◆ WHAT THE TASK ASKS ◆
Skipping all pictures, set down the lines of the listing from the first through the one with "3'b100: //Allows us".

◆ SOURCE RECORDS ◆
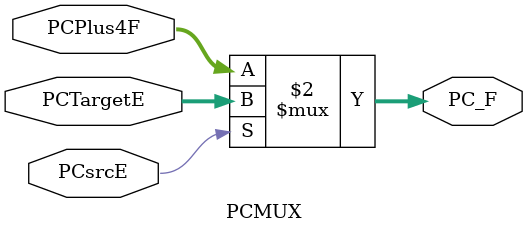
<source format=sv>
`timescale 1ns / 1ps


module PCMUX(
    /*input [31:0] JAL,
   input [31:0] JALR,    
   input [31:0] MEPC,
   input [31:0] MTVEC,
   input [31:0] BRANCH,
   input [31:0] PC_ADD4,
   input [2:0] PC_SEL,
   output logic [31:0] muxOut*/
   input [31:0] PCPlus4F,
   input [31:0] PCTargetE,    
   input PCsrcE,
   output logic [31:0] PC_F
   );
   
   /*always_comb begin
        case (PC_SEL)
            3'b000: //Sets the incremented address to the output because each address is 4 bytes
                muxOut = PC_ADD4;
            3'b001: //Allows us to run the JALR command
                muxOut = JALR;
            3'b010: //Allows us to run the BRANCH command
                muxOut = BRANCH;
            3'b011: //Allows us to run the JAL command
                muxOut = JAL;
            3'b100: //Allows us to run the MTVEC command
                muxOut = MTVEC;
            3'b101: //Allows us to run the MEPC command
                muxOut = MEPC;
            default:
                muxOut = 32'h0badbad0;
        endcase
   end*/
   assign PC_F = (~PCsrcE) ? PCPlus4F : PCTargetE;
endmodule
</source>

◆ TASK RESPONSE ◆
<source format=sv>
`timescale 1ns / 1ps


module PCMUX(
    /*input [31:0] JAL,
   input [31:0] JALR,    
   input [31:0] MEPC,
   input [31:0] MTVEC,
   input [31:0] BRANCH,
   input [31:0] PC_ADD4,
   input [2:0] PC_SEL,
   output logic [31:0] muxOut*/
   input [31:0] PCPlus4F,
   input [31:0] PCTargetE,    
   input PCsrcE,
   output logic [31:0] PC_F
   );
   
   /*always_comb begin
        case (PC_SEL)
            3'b000: //Sets the incremented address to the output because each address is 4 bytes
                muxOut = PC_ADD4;
            3'b001: //Allows us to run the JALR command
                muxOut = JALR;
            3'b010: //Allows us to run the BRANCH command
                muxOut = BRANCH;
            3'b011: //Allows us to run the JAL command
                muxOut = JAL;
            3'b100: //Allows us to run the MTVEC command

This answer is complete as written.